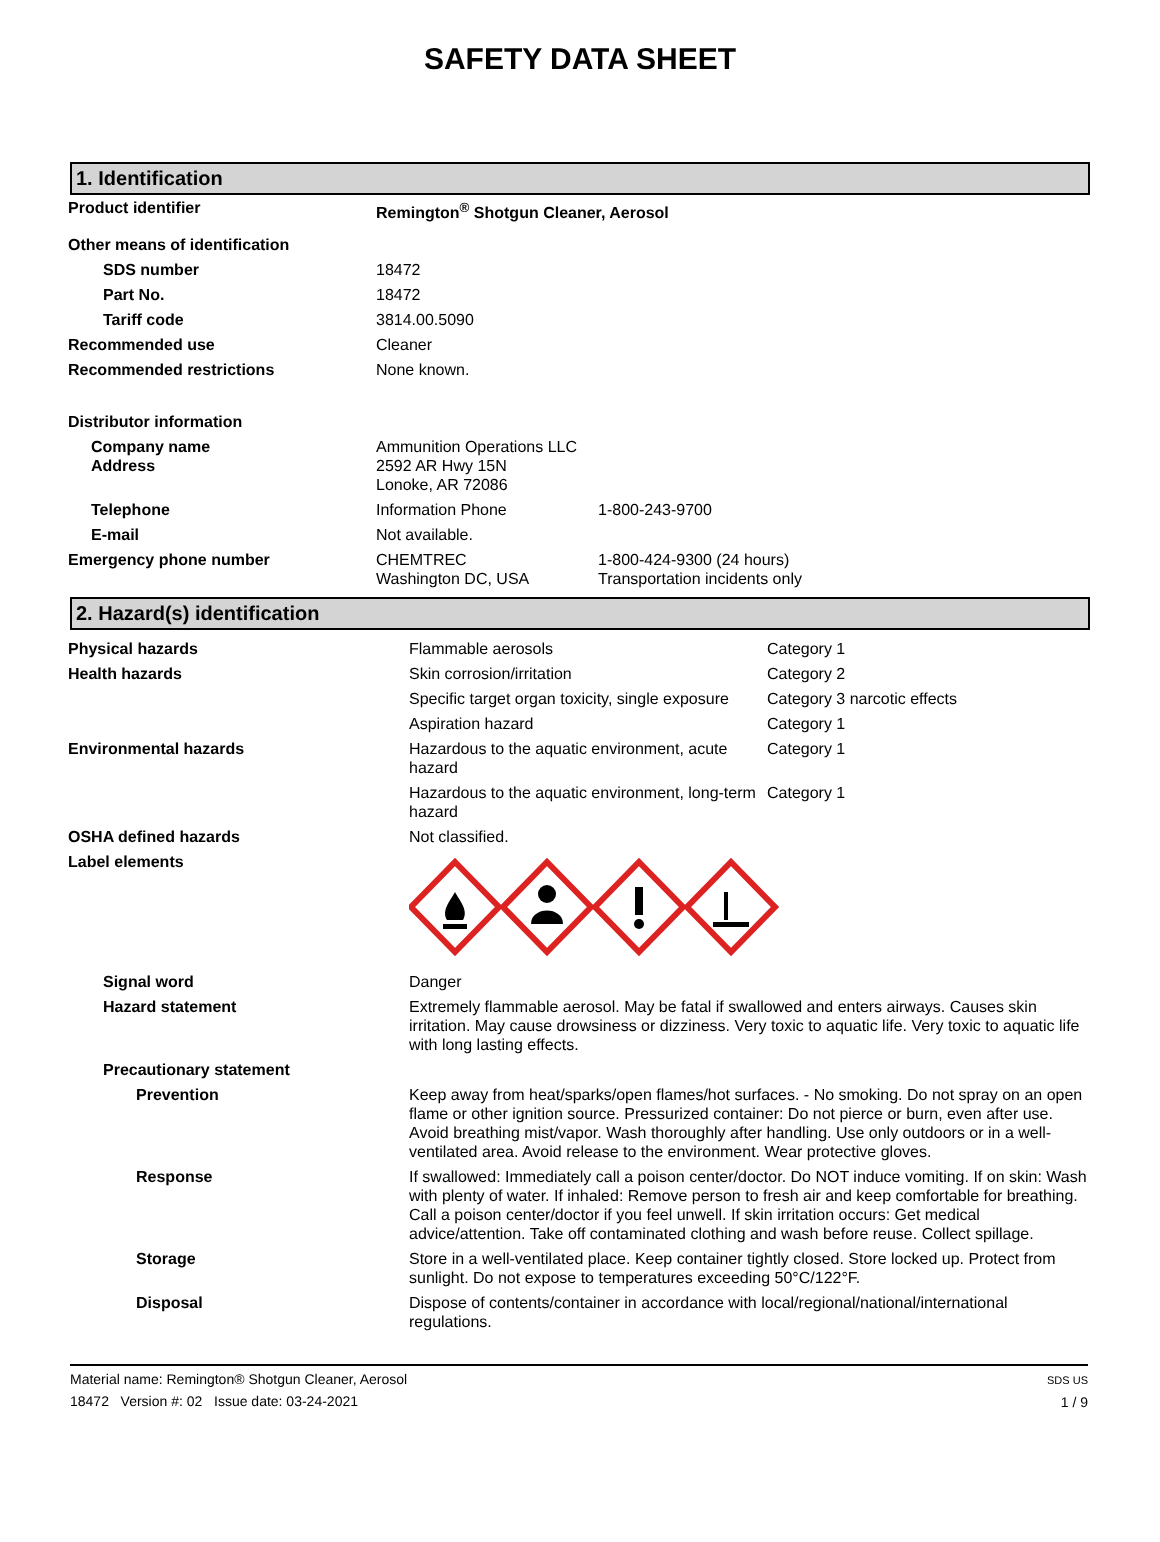SAFETY DATA SHEET
1. Identification
| Product identifier | Remington<sup>®</sup> Shotgun Cleaner, Aerosol | |
| Other means of identification | | |
| SDS number | 18472 | |
| Part No. | 18472 | |
| Tariff code | 3814.00.5090 | |
| Recommended use | Cleaner | |
| Recommended restrictions | None known. | |
| Distributor information | | |
| Company name Address | Ammunition Operations LLC 2592 AR Hwy 15N Lonoke, AR 72086 | |
| Telephone | Information Phone | 1-800-243-9700 |
| E-mail | Not available. | |
| Emergency phone number | CHEMTREC Washington DC, USA | 1-800-424-9300 (24 hours) Transportation incidents only |
2. Hazard(s) identification
| Physical hazards | Flammable aerosols | Category 1 |
| Health hazards | Skin corrosion/irritation | Category 2 |
| | Specific target organ toxicity, single exposure | Category 3 narcotic effects |
| | Aspiration hazard | Category 1 |
| Environmental hazards | Hazardous to the aquatic environment, acute hazard | Category 1 |
| | Hazardous to the aquatic environment, long-term hazard | Category 1 |
| OSHA defined hazards | Not classified. | |
| Label elements | | |
| Signal word | Danger | |
| Hazard statement | Extremely flammable aerosol. May be fatal if swallowed and enters airways. Causes skin irritation. May cause drowsiness or dizziness. Very toxic to aquatic life. Very toxic to aquatic life with long lasting effects. | |
| Precautionary statement | | |
| Prevention | Keep away from heat/sparks/open flames/hot surfaces. - No smoking. Do not spray on an open flame or other ignition source. Pressurized container: Do not pierce or burn, even after use. Avoid breathing mist/vapor. Wash thoroughly after handling. Use only outdoors or in a well-ventilated area. Avoid release to the environment. Wear protective gloves. | |
| Response | If swallowed: Immediately call a poison center/doctor. Do NOT induce vomiting. If on skin: Wash with plenty of water. If inhaled: Remove person to fresh air and keep comfortable for breathing. Call a poison center/doctor if you feel unwell. If skin irritation occurs: Get medical advice/attention. Take off contaminated clothing and wash before reuse. Collect spillage. | |
| Storage | Store in a well-ventilated place. Keep container tightly closed. Store locked up. Protect from sunlight. Do not expose to temperatures exceeding 50°C/122°F. | |
| Disposal | Dispose of contents/container in accordance with local/regional/national/international regulations. | |
Material name: Remington® Shotgun Cleaner, Aerosol
18472 Version #: 02 Issue date: 03-24-2021
SDS US
1 / 9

What the exercise asks. No picture should be included when the data are set down again exactly.

Task response.
SAFETY DATA SHEET
1. Identification
| Product identifier | Remington<sup>®</sup> Shotgun Cleaner, Aerosol | |
| Other means of identification | | |
| SDS number | 18472 | |
| Part No. | 18472 | |
| Tariff code | 3814.00.5090 | |
| Recommended use | Cleaner | |
| Recommended restrictions | None known. | |
| Distributor information | | |
| Company name Address | Ammunition Operations LLC 2592 AR Hwy 15N Lonoke, AR 72086 | |
| Telephone | Information Phone | 1-800-243-9700 |
| E-mail | Not available. | |
| Emergency phone number | CHEMTREC Washington DC, USA | 1-800-424-9300 (24 hours) Transportation incidents only |
2. Hazard(s) identification
| Physical hazards | Flammable aerosols | Category 1 |
| Health hazards | Skin corrosion/irritation | Category 2 |
| | Specific target organ toxicity, single exposure | Category 3 narcotic effects |
| | Aspiration hazard | Category 1 |
| Environmental hazards | Hazardous to the aquatic environment, acute hazard | Category 1 |
| | Hazardous to the aquatic environment, long-term hazard | Category 1 |
| OSHA defined hazards | Not classified. | |
| Label elements | | |
| Signal word | Danger | |
| Hazard statement | Extremely flammable aerosol. May be fatal if swallowed and enters airways. Causes skin irritation. May cause drowsiness or dizziness. Very toxic to aquatic life. Very toxic to aquatic life with long lasting effects. | |
| Precautionary statement | | |
| Prevention | Keep away from heat/sparks/open flames/hot surfaces. - No smoking. Do not spray on an open flame or other ignition source. Pressurized container: Do not pierce or burn, even after use. Avoid breathing mist/vapor. Wash thoroughly after handling. Use only outdoors or in a well-ventilated area. Avoid release to the environment. Wear protective gloves. | |
| Response | If swallowed: Immediately call a poison center/doctor. Do NOT induce vomiting. If on skin: Wash with plenty of water. If inhaled: Remove person to fresh air and keep comfortable for breathing. Call a poison center/doctor if you feel unwell. If skin irritation occurs: Get medical advice/attention. Take off contaminated clothing and wash before reuse. Collect spillage. | |
| Storage | Store in a well-ventilated place. Keep container tightly closed. Store locked up. Protect from sunlight. Do not expose to temperatures exceeding 50°C/122°F. | |
| Disposal | Dispose of contents/container in accordance with local/regional/national/international regulations. | |
Material name: Remington® Shotgun Cleaner, Aerosol
18472 Version #: 02 Issue date: 03-24-2021
SDS US
1 / 9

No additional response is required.